Der protestantische Tempel in seiner Gesamtheit, mit seiner Schließung (C 189) : Inschrift durch Dekret vom 30. Januar 2012

Kennzahlen

Charles Durand - Architekt Designer des Tempels 1819.

Ursprung und Geschichte

Der protestantische Tempel von Beauvoisin, in der Gemeinde des gleichen Namens im Departement Gard (Occitanie Region), wurde 1819 von Architekten Charles Durand gebaut.
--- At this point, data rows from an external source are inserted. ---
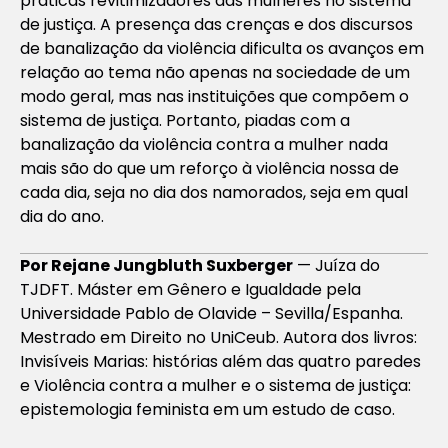
práticas revitimizadores das mulheres no sistema
de justiça. A presença das crenças e dos discursos
de banalização da violência dificulta os avanços em
relação ao tema não apenas na sociedade de um
modo geral, mas nas instituições que compõem o
sistema de justiça. Portanto, piadas com a
banalização da violência contra a mulher nada
mais são do que um reforço à violência nossa de
cada dia, seja no dia dos namorados, seja em qual
dia do ano.
Por Rejane Jungbluth Suxberger
— Juíza do
TJDFT. Máster em Gênero e Igualdade pela
Universidade Pablo de Olavide – Sevilla/Espanha.
Mestrado em Direito no UniCeub. Autora dos livros:
Invisíveis Marias: histórias além das quatro paredes
e Violência contra a mulher e o sistema de justiça:
epistemologia feminista em um estudo de caso.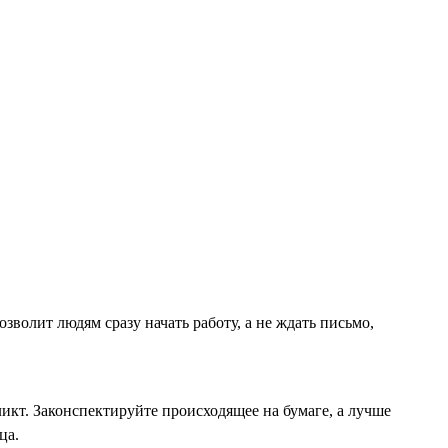
волит людям сразу начать работу, а не ждать письмо,
ликт. Законспектируйте происходящее на бумаге, а лучше
ца.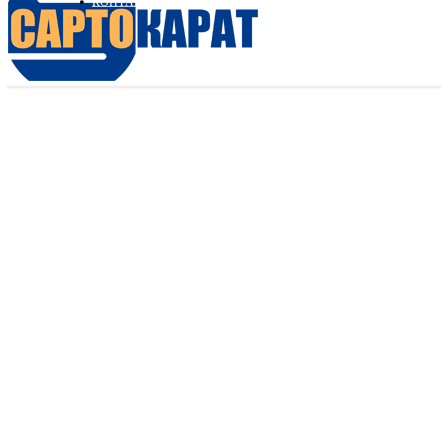
КОНТАКТИ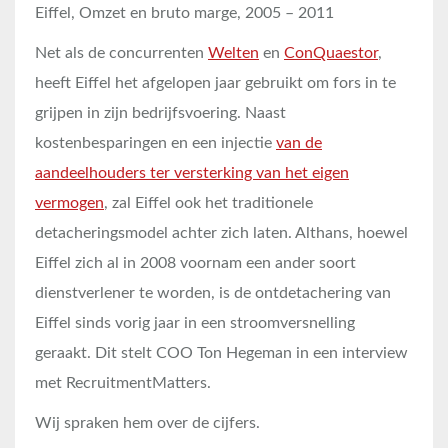
Eiffel, Omzet en bruto marge, 2005 – 2011
Net als de concurrenten
Welten
en
ConQuaestor
,
heeft Eiffel het afgelopen jaar gebruikt om fors in te
grijpen in zijn bedrijfsvoering. Naast
kostenbesparingen en een injectie
van de
aandeelhouders ter versterking van het eigen
vermogen
, zal Eiffel ook het traditionele
detacheringsmodel achter zich laten. Althans, hoewel
Eiffel zich al in 2008 voornam een ander soort
dienstverlener te worden, is de ontdetachering van
Eiffel sinds vorig jaar in een stroomversnelling
geraakt. Dit stelt COO Ton Hegeman in een interview
met RecruitmentMatters.
Wij spraken hem over de cijfers.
Dieses Gebäude, repräsentativ für die neoklassizistische Architektur, zeichnet sich durch seine hemicycle Form und sein Perron mit einem Peristyle mit Säulen geschmückt. Das nüchterne Interieur, das von einem kreisförmigen Fenster beleuchtet wird, besticht durch eine Pulpe, die reich mit korinthischen Pierlastern und geschnitzten Motiven verziert ist.

Der Glockenturm wurde 1835 hinzugefügt, gefolgt von einem Stand in 1860. Das Ganze, obwohl bescheiden und ohne äußere Ornamente, hat eine imposante Präsenz. Der Tempel wurde am 30. Januar 2012 als historisches Denkmal gelistet und schützt so das gesamte Gebäude einschließlich seines Zauns. Heute gehört es zur Gemeinde und bleibt ein aktiver Ort der Anbetung für die vereinte evangelische Pfarrei Frankreichs.

Die Tempelarchitektur spiegelt die Prinzipien des Protestantismus aus dem 19. Jahrhundert wider, der sich auf Einfachheit und Funktionalität konzentriert. Sein hässlicher Plan befürwortete eine an Predigt angepasste Akustik, während innere dekorative Elemente, wie Candelabras und Rosaces, an klassische künstlerische Traditionen erinnerte. Der Bau dieses Tempels ist Teil eines postrevolutionären Kontexts, in dem evangelische Gemeinden, vor allem im Gard, nach Jahrzehnten der Einschränkungen wieder architektonische Sichtbarkeit erlangten.